McNiven: As diversification at the country and individual stock level continues to rise, having a ridged tier or cluster profile may not always be best, especially as changes can happen on any given day and within individual countries and sectors. As we continue to solve for our clients evolving challenges and help them perform, we leverage our dynamically updated Micro Adaptive Sequencer (MAS) platform that allows us to be highly efficient, nimble, and responsive to client specific needs and requirements. With machine learning capabilities and dynamic optimisation built in, MAS is a model that also runs on a real-time basis. It sits on top of multiple tactics and determines key inputs like scheduling, profiles, and aggressiveness by utilising multiple factors – which can vary from client to client. It’s a framework we’ve built not only to drive performance improvements, but also support responsiveness to client-specific objectives and flows. With MAS, we can organically include historical observations and real-time overlays, using machine learning based models to combine the inputs into a cohesive instruction to an underlying algorithm for our clients.

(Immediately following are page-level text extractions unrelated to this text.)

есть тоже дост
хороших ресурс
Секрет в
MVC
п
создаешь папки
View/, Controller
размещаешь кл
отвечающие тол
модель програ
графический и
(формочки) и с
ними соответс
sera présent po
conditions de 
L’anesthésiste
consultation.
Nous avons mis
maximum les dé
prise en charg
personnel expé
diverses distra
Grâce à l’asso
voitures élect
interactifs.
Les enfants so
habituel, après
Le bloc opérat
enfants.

There are unique values with MAS, some of them being that it considers all trading constraints and components (not just simply price or volume predictions), and it is continuously optimising based on a stock-specific live time component where not only results of fills, but predictions on different factors faired – are set for the next set of trading events. As we mentioned prior, clients have become more interested in understanding volatility and spread pattern changes, and we have spent time bringing more transparency to them on the results, as well as – importantly – simplifying what factors are included in the optimisation, and how the continual process works.

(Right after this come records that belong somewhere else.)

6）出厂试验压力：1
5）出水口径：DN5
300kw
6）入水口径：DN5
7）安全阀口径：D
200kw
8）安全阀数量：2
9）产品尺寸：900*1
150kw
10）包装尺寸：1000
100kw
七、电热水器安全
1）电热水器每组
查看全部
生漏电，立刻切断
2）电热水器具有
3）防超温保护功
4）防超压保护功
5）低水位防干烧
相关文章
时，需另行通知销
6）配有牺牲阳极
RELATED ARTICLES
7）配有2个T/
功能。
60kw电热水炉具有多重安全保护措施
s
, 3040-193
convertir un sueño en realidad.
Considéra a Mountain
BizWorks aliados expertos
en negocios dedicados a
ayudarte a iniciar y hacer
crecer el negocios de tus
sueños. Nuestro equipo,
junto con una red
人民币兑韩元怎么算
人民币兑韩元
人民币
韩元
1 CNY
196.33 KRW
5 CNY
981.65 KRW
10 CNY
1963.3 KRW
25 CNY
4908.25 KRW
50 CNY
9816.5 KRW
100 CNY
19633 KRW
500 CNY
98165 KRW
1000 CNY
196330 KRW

As sourcing quality block liquidity remains one of the most critical challenges for clients trading in Asia Pacific, a significant priority for Instinet is the further expansion in the region of our electronic crossing platform, BlockCross. We successfully launched in Hong Kong and ASEAN last year and will be going live in Japan and Australia shortly. The seamless blotter-integrated access to Instinet and Nomura’s depth of differentiated liquidity inside our dark pools, respectively Instinet BlockMatch and Nomura NX, has driven strong uptake from clients who are keen to execute sizeable blocks, efficiently and anonymously. Next up on the rollout, are the ID markets. Ultimately, all of the tools and innovations we develop at Instinet are focused on delivering value for our clients with quality execution outcomes and performance, wherever they are based or trade.